Professor Chunrui Li, from Tongji Hospital, Tongji Medical College, Huazhong University of Science & Technology, stated: "Equecabtagene Autoleucel is the world's first fully human CAR-T therapy to be approved. It's binding to BCMA, utilizing both heavy and light chains with optimal affinity, facilitates dissociation from BCMA antigen after tumor cell killing, thereby reducing CAR-T cell self-exhaustion. Along with lower immunogenicity, this leads to rapid, deep, and sustained remission in patients with multiple myeloma."

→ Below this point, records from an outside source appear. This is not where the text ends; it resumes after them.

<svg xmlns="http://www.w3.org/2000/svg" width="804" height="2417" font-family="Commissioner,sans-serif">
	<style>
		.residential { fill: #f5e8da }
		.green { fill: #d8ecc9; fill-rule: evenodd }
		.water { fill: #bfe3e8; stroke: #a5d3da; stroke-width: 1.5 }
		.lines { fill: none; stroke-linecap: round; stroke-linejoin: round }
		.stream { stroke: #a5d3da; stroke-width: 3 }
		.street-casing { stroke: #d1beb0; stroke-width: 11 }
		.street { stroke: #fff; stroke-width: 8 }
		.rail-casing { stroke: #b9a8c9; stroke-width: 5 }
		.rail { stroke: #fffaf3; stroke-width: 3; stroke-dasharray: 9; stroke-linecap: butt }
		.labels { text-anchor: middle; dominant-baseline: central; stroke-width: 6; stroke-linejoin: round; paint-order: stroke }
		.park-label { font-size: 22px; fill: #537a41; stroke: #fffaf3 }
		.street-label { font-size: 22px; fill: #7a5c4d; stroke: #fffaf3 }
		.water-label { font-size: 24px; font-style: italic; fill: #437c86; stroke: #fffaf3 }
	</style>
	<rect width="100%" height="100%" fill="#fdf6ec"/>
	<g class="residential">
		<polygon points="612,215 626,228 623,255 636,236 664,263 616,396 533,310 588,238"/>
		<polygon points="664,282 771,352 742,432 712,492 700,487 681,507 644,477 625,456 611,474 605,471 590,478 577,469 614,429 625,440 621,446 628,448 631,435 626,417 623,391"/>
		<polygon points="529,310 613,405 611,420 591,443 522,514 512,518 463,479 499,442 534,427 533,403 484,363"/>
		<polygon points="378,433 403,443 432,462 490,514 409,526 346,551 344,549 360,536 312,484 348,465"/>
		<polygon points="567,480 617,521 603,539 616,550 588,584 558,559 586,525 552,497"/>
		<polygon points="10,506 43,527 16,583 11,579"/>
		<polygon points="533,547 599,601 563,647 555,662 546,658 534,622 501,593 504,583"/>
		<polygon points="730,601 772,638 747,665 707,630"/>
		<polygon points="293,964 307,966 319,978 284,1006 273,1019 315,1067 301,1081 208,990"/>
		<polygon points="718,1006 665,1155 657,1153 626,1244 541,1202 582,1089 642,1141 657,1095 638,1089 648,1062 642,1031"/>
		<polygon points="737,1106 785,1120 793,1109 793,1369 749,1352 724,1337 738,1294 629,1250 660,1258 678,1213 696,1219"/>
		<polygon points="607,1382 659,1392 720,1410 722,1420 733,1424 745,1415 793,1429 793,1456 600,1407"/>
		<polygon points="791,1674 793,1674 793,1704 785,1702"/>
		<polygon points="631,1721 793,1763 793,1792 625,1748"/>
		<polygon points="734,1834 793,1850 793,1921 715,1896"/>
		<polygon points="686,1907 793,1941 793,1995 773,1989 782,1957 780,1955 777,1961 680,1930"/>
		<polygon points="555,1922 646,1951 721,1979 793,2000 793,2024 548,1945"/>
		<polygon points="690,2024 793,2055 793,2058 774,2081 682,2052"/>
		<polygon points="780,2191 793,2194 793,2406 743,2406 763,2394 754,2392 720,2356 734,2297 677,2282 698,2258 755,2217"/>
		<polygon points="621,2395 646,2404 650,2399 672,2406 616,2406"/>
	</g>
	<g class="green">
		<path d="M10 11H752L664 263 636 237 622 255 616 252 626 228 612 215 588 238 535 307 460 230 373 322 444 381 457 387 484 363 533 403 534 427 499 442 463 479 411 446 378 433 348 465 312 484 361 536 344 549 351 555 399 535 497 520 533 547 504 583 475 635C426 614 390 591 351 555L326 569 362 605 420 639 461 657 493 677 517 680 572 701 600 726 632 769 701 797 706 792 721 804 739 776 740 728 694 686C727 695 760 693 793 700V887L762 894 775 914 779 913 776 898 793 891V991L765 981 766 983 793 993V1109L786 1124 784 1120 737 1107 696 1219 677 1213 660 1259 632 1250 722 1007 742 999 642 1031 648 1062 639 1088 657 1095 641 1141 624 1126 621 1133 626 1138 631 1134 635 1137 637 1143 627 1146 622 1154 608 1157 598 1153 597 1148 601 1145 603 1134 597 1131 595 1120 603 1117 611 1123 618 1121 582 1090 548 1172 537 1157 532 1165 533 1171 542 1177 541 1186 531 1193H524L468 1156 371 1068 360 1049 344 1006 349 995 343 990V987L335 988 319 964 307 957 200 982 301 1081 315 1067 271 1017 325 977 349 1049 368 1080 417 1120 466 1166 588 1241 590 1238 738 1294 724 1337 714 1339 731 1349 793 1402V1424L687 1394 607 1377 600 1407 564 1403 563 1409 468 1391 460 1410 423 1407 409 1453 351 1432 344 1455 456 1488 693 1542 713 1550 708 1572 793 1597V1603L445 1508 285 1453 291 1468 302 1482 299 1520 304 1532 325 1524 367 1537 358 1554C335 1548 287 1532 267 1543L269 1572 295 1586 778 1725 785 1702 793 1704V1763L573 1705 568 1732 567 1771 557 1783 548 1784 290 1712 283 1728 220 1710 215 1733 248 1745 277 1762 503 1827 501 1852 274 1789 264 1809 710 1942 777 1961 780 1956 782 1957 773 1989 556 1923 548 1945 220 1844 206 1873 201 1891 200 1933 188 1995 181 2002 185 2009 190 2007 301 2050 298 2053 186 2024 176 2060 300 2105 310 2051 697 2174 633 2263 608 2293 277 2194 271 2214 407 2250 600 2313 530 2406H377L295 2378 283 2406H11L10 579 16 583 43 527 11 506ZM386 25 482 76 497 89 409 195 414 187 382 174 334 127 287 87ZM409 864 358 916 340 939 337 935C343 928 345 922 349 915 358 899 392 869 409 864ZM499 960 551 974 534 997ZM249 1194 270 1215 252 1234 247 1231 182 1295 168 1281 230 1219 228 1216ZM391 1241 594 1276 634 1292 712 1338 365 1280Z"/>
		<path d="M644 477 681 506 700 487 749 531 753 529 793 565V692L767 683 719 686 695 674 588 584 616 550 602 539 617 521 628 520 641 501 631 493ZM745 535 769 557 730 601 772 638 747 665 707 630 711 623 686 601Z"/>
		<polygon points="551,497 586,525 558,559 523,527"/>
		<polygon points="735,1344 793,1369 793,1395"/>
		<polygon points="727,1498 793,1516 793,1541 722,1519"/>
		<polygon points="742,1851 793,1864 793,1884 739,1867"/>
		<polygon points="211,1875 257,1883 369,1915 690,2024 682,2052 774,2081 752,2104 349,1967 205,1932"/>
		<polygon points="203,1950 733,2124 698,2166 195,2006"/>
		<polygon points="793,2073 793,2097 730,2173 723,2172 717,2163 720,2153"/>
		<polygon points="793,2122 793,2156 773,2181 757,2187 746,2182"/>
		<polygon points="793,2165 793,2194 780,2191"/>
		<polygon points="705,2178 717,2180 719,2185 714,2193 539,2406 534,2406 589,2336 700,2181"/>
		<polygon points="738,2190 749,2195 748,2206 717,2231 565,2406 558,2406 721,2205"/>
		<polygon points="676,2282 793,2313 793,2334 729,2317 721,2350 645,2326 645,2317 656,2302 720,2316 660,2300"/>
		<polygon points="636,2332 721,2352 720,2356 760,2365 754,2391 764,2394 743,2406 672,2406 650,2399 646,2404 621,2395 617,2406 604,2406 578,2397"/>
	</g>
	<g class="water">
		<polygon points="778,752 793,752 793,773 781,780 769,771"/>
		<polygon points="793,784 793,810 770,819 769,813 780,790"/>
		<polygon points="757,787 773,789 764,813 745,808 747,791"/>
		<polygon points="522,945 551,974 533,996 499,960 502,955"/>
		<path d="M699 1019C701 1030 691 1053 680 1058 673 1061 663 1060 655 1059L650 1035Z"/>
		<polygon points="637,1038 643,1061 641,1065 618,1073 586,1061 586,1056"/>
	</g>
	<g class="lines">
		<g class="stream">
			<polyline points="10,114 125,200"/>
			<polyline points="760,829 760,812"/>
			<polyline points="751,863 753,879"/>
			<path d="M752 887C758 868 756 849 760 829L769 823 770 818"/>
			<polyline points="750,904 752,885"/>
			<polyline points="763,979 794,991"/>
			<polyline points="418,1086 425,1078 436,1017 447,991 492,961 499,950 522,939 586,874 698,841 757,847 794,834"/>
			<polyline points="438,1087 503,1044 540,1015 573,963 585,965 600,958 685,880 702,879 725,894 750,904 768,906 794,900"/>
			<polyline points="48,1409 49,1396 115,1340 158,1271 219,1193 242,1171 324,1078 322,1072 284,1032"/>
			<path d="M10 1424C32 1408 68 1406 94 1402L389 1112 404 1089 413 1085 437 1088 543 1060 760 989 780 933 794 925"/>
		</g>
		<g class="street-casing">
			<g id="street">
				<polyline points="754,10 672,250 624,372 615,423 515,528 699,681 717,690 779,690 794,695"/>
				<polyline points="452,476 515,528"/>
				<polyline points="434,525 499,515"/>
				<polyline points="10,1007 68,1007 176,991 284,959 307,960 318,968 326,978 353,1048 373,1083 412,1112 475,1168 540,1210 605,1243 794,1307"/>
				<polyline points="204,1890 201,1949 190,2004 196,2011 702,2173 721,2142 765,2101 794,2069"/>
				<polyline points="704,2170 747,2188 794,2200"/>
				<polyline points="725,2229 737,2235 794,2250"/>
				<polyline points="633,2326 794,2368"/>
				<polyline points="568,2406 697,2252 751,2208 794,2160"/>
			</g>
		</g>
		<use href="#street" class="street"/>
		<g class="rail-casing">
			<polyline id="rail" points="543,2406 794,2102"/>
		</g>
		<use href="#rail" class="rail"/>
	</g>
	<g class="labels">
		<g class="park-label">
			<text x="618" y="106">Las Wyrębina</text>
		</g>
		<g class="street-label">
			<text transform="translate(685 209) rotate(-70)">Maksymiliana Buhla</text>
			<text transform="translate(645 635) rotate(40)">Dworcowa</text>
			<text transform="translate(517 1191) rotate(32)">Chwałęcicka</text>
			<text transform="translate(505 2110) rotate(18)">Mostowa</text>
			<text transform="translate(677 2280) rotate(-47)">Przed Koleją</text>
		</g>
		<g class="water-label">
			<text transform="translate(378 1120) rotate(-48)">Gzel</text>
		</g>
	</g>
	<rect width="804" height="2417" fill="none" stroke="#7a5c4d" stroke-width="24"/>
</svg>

Dr. Jie Chen, Chief Medical Officer of IASO Bio, stated: "We are delighted that the phase 1b/2 clinical study data of Equecabtagene Autoleucel for the treatment of R/RMM has been published in JAMA Oncology. The results of this study, which targeted patients with R/RMM who had previously received ≥3 lines of prior therapies are very inspiring. We thank the FUMANBA-1 research team for their rigorous scientific approach and high-standard execution. Currently, IASO Bio is actively conducting and advancing the phase III clinical study (FUMANBA-3) of Equecabtagene Autoleucel for the treatment of multiple myeloma patients who have received 1-2 lines of prior therapies. We anticipate this clinical study, based on clinical data from Chinese patients, will yield positive results soon, bringing new treatment option for more patients."